From: wirzeniu@klaava.Helsinki.FI (Lars Wirzenius) Subject: Re: IMPORTANT [BUG in 0.99] Re: [ANNOUNCE]: linux version 0.99 Date: 29 Dec 1992 20:14:49 GMT
sdw@meaddata.com (Stephen Williams) writes:
>Statics are either explicitly initialized or they are not.
>If they are not, their contents are UNDEFINED until set.
>This is per ANSI C.
>
>There is NO requirement of the compiler or system to zero
>un-initialized statics (or auto's).
Chapter and verse, friend, chapter and verse. I want you to give the
chapter and verse in the ANSI or the ISO C standard (they are the
same, except that their chapters and verses are numbered differently)

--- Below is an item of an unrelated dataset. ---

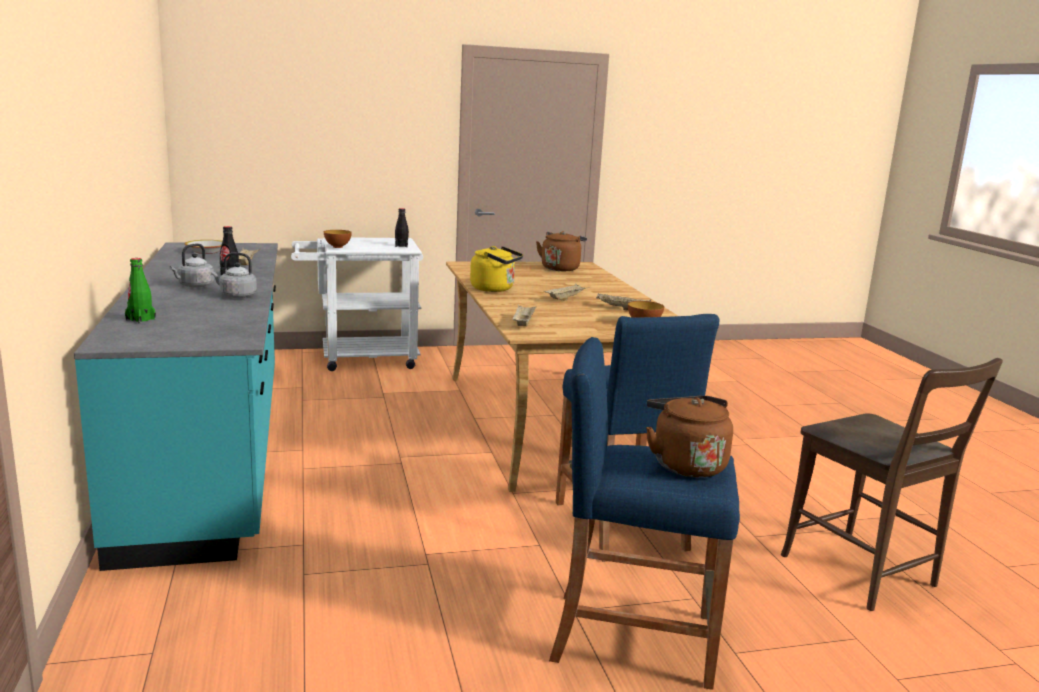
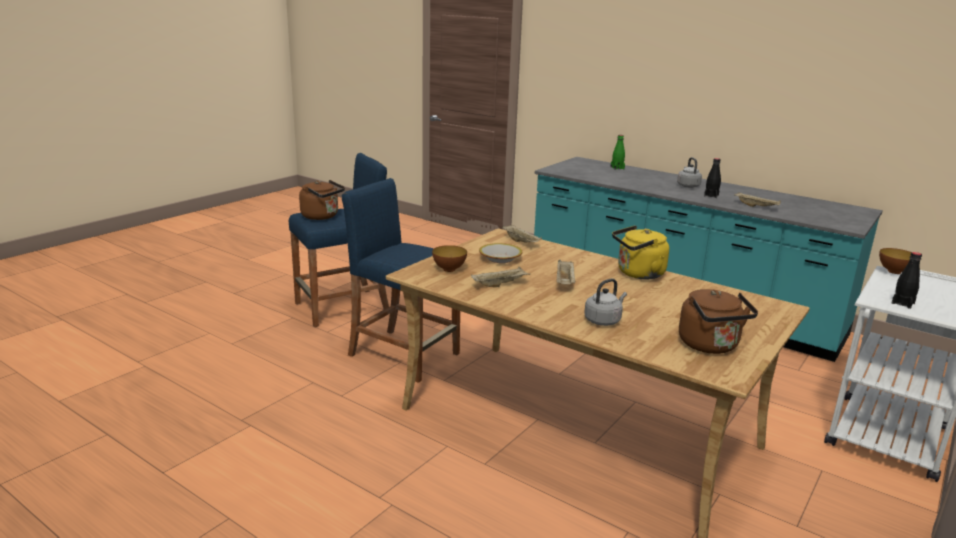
camera: 140 degrees right, 5 degrees up
(207, 251) = (822, 209): bowl -> bowl (500, 259)
(236, 296) = (648, 186): grey kettle -> grey kettle (603, 320)
(864, 574) = (227, 382): brown chair -> none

that says that statics are not initialized to zero unless explicitly
initialized to something else. (I agree about the part about auto's,
though.)
I don't have the standard (I'm way too poor to afford it), but K&R 1
says, on page 199, in A8.6, Initialization,
Static and external variables which are not initilized are
guaranteed to start off as 0; automatic and register variables
which are not initialized are guranteed to start off as
garbage.
K&R 2 says, on page 219, A8.7, Initialization,
A static object not explicitly initialized is initialized as
if it (or its members) were assigned the constant 0. The
initial value of an automatic object not explicitly
initialized is undefined.
I need more convincing than your word. Chapter and verse (plus
quotations as suitable) is enough.
>The fact that some systems waste time doing so is no reason rely on it
>as a feature. This was already debated and tossed out as something to
>rely on.
It has been a feature of C since the early 1970's (according to my
knowledge it was there way before K&R 1 was published in 1978).